- **WORK INSTRUCTION**
Copy out every item below, substituting "Yes or no" for each occurrence of "True or false" and changing nothing else.

- **RECORDS**
--------------------------------------------------

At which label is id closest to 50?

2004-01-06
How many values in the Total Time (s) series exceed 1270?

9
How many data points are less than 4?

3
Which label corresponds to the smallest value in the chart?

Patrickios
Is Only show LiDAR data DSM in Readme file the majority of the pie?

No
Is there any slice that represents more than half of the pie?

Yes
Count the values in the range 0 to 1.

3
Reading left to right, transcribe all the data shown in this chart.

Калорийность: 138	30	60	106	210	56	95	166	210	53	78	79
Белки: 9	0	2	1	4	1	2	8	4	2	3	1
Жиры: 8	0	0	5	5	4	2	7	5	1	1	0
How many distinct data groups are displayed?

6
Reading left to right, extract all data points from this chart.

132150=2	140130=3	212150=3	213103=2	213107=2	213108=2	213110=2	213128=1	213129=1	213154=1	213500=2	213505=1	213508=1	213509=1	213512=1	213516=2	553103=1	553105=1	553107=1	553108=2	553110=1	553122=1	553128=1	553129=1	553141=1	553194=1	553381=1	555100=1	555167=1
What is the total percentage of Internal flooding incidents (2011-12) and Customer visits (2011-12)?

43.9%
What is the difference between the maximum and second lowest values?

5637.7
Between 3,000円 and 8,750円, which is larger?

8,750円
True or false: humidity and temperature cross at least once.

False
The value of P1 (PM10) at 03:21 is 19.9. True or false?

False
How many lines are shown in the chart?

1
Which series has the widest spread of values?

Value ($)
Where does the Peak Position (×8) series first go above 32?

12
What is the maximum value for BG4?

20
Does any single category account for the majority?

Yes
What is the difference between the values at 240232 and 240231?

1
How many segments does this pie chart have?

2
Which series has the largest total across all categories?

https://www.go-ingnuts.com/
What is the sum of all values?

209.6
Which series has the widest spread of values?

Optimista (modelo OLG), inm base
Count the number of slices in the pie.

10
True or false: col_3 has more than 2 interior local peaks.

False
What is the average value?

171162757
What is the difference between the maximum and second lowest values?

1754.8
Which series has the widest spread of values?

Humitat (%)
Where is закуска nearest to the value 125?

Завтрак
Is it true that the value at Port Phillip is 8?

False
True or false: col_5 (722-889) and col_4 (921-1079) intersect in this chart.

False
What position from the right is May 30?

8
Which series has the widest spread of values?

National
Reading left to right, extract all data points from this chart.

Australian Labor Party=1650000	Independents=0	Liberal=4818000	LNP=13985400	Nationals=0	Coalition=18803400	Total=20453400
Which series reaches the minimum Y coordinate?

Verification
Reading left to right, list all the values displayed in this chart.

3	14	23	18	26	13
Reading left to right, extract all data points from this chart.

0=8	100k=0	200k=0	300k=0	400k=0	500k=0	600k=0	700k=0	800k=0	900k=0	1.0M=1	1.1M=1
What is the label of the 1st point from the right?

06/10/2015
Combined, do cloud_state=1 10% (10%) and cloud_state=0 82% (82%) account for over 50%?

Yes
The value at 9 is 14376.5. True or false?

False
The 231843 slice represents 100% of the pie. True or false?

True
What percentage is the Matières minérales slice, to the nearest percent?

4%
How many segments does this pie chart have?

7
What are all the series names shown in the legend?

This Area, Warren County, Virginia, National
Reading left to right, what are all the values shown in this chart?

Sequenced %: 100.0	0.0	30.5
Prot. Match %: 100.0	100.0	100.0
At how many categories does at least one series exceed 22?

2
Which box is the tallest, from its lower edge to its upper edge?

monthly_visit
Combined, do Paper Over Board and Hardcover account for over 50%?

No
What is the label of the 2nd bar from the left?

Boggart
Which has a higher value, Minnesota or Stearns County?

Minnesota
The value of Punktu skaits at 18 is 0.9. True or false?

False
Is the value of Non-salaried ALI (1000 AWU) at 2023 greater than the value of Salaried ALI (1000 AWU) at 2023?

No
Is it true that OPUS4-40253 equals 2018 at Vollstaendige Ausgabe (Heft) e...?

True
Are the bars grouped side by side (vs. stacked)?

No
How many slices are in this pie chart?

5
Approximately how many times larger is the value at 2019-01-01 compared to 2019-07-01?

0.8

--------------------------------------------------

- **SOLUTION TO THIS PROBLEM**
At which label is id closest to 50?

2004-01-06
How many values in the Total Time (s) series exceed 1270?

9
How many data points are less than 4?

3
Which label corresponds to the smallest value in the chart?

Patrickios
Is Only show LiDAR data DSM in Readme file the majority of the pie?

No
Is there any slice that represents more than half of the pie?

Yes
Count the values in the range 0 to 1.

3
Reading left to right, transcribe all the data shown in this chart.

Калорийность: 138	30	60	106	210	56	95	166	210	53	78	79
Белки: 9	0	2	1	4	1	2	8	4	2	3	1
Жиры: 8	0	0	5	5	4	2	7	5	1	1	0
How many distinct data groups are displayed?

6
Reading left to right, extract all data points from this chart.

132150=2	140130=3	212150=3	213103=2	213107=2	213108=2	213110=2	213128=1	213129=1	213154=1	213500=2	213505=1	213508=1	213509=1	213512=1	213516=2	553103=1	553105=1	553107=1	553108=2	553110=1	553122=1	553128=1	553129=1	553141=1	553194=1	553381=1	555100=1	555167=1
What is the total percentage of Internal flooding incidents (2011-12) and Customer visits (2011-12)?

43.9%
What is the difference between the maximum and second lowest values?

5637.7
Between 3,000円 and 8,750円, which is larger?

8,750円
Yes or no: humidity and temperature cross at least once.

False
The value of P1 (PM10) at 03:21 is 19.9. Yes or no?

False
How many lines are shown in the chart?

1
Which series has the widest spread of values?

Value ($)
Where does the Peak Position (×8) series first go above 32?

12
What is the maximum value for BG4?

20
Does any single category account for the majority?

Yes
What is the difference between the values at 240232 and 240231?

1
How many segments does this pie chart have?

2
Which series has the largest total across all categories?

https://www.go-ingnuts.com/
What is the sum of all values?

209.6
Which series has the widest spread of values?

Optimista (modelo OLG), inm base
Count the number of slices in the pie.

10
Yes or no: col_3 has more than 2 interior local peaks.

False
What is the average value?

171162757
What is the difference between the maximum and second lowest values?

1754.8
Which series has the widest spread of values?

Humitat (%)
Where is закуска nearest to the value 125?

Завтрак
Is it true that the value at Port Phillip is 8?

False
Yes or no: col_5 (722-889) and col_4 (921-1079) intersect in this chart.

False
What position from the right is May 30?

8
Which series has the widest spread of values?

National
Reading left to right, extract all data points from this chart.

Australian Labor Party=1650000	Independents=0	Liberal=4818000	LNP=13985400	Nationals=0	Coalition=18803400	Total=20453400
Which series reaches the minimum Y coordinate?

Verification
Reading left to right, list all the values displayed in this chart.

3	14	23	18	26	13
Reading left to right, extract all data points from this chart.

0=8	100k=0	200k=0	300k=0	400k=0	500k=0	600k=0	700k=0	800k=0	900k=0	1.0M=1	1.1M=1
What is the label of the 1st point from the right?

06/10/2015
Combined, do cloud_state=1 10% (10%) and cloud_state=0 82% (82%) account for over 50%?

Yes
The value at 9 is 14376.5. Yes or no?

False
The 231843 slice represents 100% of the pie. Yes or no?

True
What percentage is the Matières minérales slice, to the nearest percent?

4%
How many segments does this pie chart have?

7
What are all the series names shown in the legend?

This Area, Warren County, Virginia, National
Reading left to right, what are all the values shown in this chart?

Sequenced %: 100.0	0.0	30.5
Prot. Match %: 100.0	100.0	100.0
At how many categories does at least one series exceed 22?

2
Which box is the tallest, from its lower edge to its upper edge?

monthly_visit
Combined, do Paper Over Board and Hardcover account for over 50%?

No
What is the label of the 2nd bar from the left?

Boggart
Which has a higher value, Minnesota or Stearns County?

Minnesota
The value of Punktu skaits at 18 is 0.9. Yes or no?

False
Is the value of Non-salaried ALI (1000 AWU) at 2023 greater than the value of Salaried ALI (1000 AWU) at 2023?

No
Is it true that OPUS4-40253 equals 2018 at Vollstaendige Ausgabe (Heft) e...?

True
Are the bars grouped side by side (vs. stacked)?

No
How many slices are in this pie chart?

5
Approximately how many times larger is the value at 2019-01-01 compared to 2019-07-01?

0.8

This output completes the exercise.